==== Teks yang Disediakan ====

Dalam pada itu, Muhammad Abduh berpendapat bahwa ilmu kalam adalah ilmu yang membicarakan tentang Tuhan (Allah), sifat-sifat yang mesti ada dan mesti tidak ada pada-Nya serta sifat-sifat yang mungkin ada pada-Nya, dan membicarakan pula tentang rasul-rasul Tuhan, untuk menetapkan kerasulannya dan mengetahui sifat-sifat yang mesti ada dan mesti tidak ada padanya serta sifat-sifat yang mungkin terdapat padanya.
Akal manusia dalam mengenal Allah hanya mampu sampai pada batas mengetahui bahwa Zat Tuhan Yang Maha Kuasa itu ada. Untuk mendalami lebih lanjut, manusia memerlukan bantuan wahyu. Sebab itulah, Tuhan mengutus para Nabi dan Rasul untuk menjelaskan apa dan bagaimana Allah itu melalui sifat-sifat-Nya dan hal-hal yang berkaitan dengan bukti kebenaran, keberadaan, keesaan, dan kekuasaan-Nya. Adapun mengenai wujud Allah tidak dijelaskan karena hal tersebut bukanlah lokasi pembahasan rasio. Namun yang terpenting adalah penghayatan sepenuhnya akan keberadaan Zat Yang Maha Esa.
Dengan meyakini hal-hal tersebut, seorang mukmin akan menyadari kewajibannya kepada Khalik, sebab antara amal dan keyakinan terdapat kaitan erat dan amal perbuatan yang timbul merupakan konsekuensi logis dari keyakinan yang ada dalam diri seorang mukmin kepada Allah SWT. Karena itu, yang menjadi materi kajian ilmu kalam adalah :
a. Hal-hal yang berkaitan dengan Allah SWT, termasuk di dalamnya tentang ketentuan (takdir) Allah kepada makhluk-makhluk-Nya.
b. Hal-hal yang berkaitan dengan utusan Allah sebagai perantara (wasilah) antara Allah dengan manusia, seperti malaikat, para Nabi dan Rasul, dan kitab-kitab suci yang telah Allah turunkan.
c. Hal-hal yang berkaitan dengan kehidupan sesudah mati, seperti surga, neraka, dan sebagainya.

====

**Kegiatan:** Tolong ketik ulang bagian teks tentang ilmu kalam mulai dari "b. Hal-hal yang" sampai dengan "neraka, dan sebagainya.". Materi berikut tidak ada hubungannya dengan teks tentang ilmu kalam.

==== Entri yang Diberikan ====

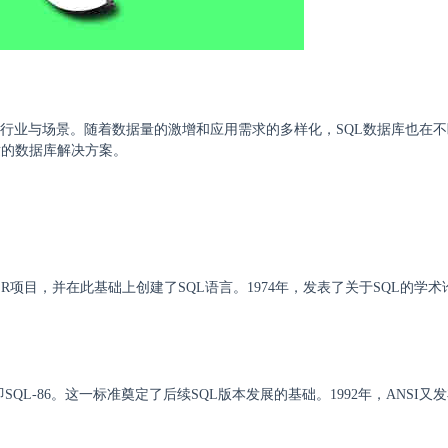
种行业与场景。随着数据量的激增和应用需求的多样化，SQL数据库也在
适的数据库解决方案。
em R项目，并在此基础上创建了SQL语言。1974年，发表了关于SQL的学
SQL-86。这一标准奠定了后续SQL版本发展的基础。1992年，ANSI又发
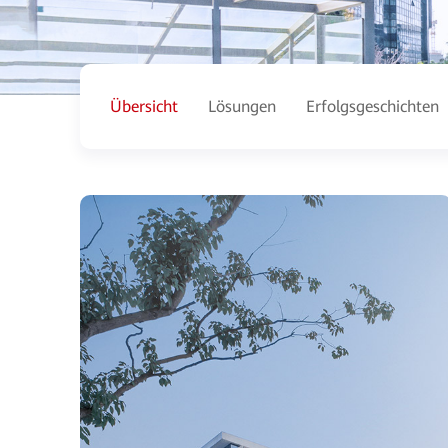
Übersicht
Lösungen
Erfolgsgeschichten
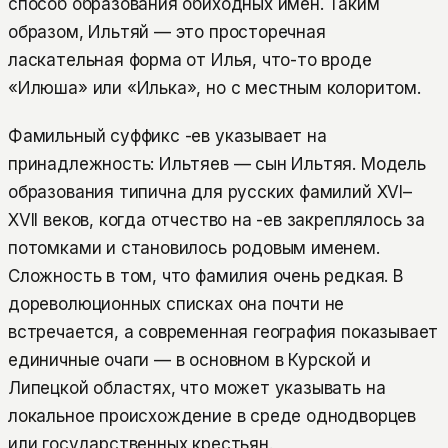
способ образования обиходных имён. Таким
образом, Ильтяй — это просторечная
ласкательная форма от Илья, что-то вроде
«Илюша» или «Илька», но с местным колоритом.
Фамильный суффикс -ев указывает на
принадлежность: Ильтяев — сын Ильтяя. Модель
образования типична для русских фамилий XVI–
XVII веков, когда отчество на -ев закреплялось за
потомками и становилось родовым именем.
Сложность в том, что фамилия очень редкая. В
дореволюционных списках она почти не
встречается, а современная география показывает
единичные очаги — в основном в Курской и
Липецкой областях, что может указывать на
локальное происхождение в среде однодворцев
или государственных крестьян.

====

**Hasil Tugas:**
b. Hal-hal yang berkaitan dengan utusan Allah sebagai perantara (wasilah) antara Allah dengan manusia, seperti malaikat, para Nabi dan Rasul, dan kitab-kitab suci yang telah Allah turunkan.
c. Hal-hal yang berkaitan dengan kehidupan sesudah mati, seperti surga, neraka, dan sebagainya.